> **KUTIPAN DOKUMEN**:

━━━━━━

Berbeda dengan Ace Partadiredja, Baharuddin berpendapat bahwa
faktor penghambat dalam pembangunan koperasi adalah kurangnya dedikasi pengurus
terhadap kelangsungan hidup koperasi. Ini berarti bahwa kepribadian dan mental
pengurus, pengawas, dan manajer belum berjiwa koperasi sehingga masih perlu
diperbaiki lagi.
Prof. Wagiono Ismangil berpendapat bahwa faktor penghambat kemajuan
koperasi adalah kurangnya kerja sama di bidang ekonomi dari masyarakat kota.
Kerja sama di bidang sosial (gotong royong) memang sudah kuat, tetapi kerja
sama di bidang usaha dirasakan masih lemah, padahal kerja sama di bidang
ekonomi merupakan faktor yang sangat menentukan kemajuan lembaga koperasi.
Ketiga masalah di atas merupakan inti dari masalah manajemen
koperasi dan merupakan kunci maju atau tidaknya koperasi di Indonesia.

━━━━━━

> **URAIAN TUGAS**: Perbarui kutipan tentang penghambat koperasi, mulai dari "Berbeda dengan Ace" dan berakhir pada "diperbaiki lagi.", dengan mengganti "pengurus" menjadi "pimpinan". Baris-baris data berikut tidak berperan dalam pengerjaan ini.

Entri data tersimpan:
━━━━━━

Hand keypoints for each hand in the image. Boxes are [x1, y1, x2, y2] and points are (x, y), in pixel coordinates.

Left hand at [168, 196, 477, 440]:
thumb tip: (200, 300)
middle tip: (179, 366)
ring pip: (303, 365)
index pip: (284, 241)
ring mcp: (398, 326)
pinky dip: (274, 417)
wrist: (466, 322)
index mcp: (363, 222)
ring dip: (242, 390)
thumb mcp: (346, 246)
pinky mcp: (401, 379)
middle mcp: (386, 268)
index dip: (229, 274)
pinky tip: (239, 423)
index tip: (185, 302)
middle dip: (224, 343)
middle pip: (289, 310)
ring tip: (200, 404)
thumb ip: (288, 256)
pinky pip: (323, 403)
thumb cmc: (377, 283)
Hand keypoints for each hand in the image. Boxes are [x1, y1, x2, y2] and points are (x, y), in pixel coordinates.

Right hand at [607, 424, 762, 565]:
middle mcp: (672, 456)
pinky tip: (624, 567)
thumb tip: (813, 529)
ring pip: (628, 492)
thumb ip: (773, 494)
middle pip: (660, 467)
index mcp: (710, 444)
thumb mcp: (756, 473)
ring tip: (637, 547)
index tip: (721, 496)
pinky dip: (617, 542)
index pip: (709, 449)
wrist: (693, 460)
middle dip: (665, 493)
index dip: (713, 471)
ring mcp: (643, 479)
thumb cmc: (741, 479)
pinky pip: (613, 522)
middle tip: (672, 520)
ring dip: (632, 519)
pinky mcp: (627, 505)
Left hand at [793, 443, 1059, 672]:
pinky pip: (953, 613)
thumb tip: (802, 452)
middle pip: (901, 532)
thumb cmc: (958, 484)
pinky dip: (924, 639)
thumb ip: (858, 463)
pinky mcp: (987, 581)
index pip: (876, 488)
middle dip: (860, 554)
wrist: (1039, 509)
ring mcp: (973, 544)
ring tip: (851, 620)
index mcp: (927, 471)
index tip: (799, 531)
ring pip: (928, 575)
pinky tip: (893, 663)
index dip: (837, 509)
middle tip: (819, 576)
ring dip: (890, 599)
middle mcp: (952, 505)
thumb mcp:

━━━━━━

> **PENYELESAIAN SOAL**:
Berbeda dengan Ace Partadiredja, Baharuddin berpendapat bahwa
faktor penghambat dalam pembangunan koperasi adalah kurangnya dedikasi pimpinan
terhadap kelangsungan hidup koperasi. Ini berarti bahwa kepribadian dan mental
pimpinan, pengawas, dan manajer belum berjiwa koperasi sehingga masih perlu
diperbaiki lagi.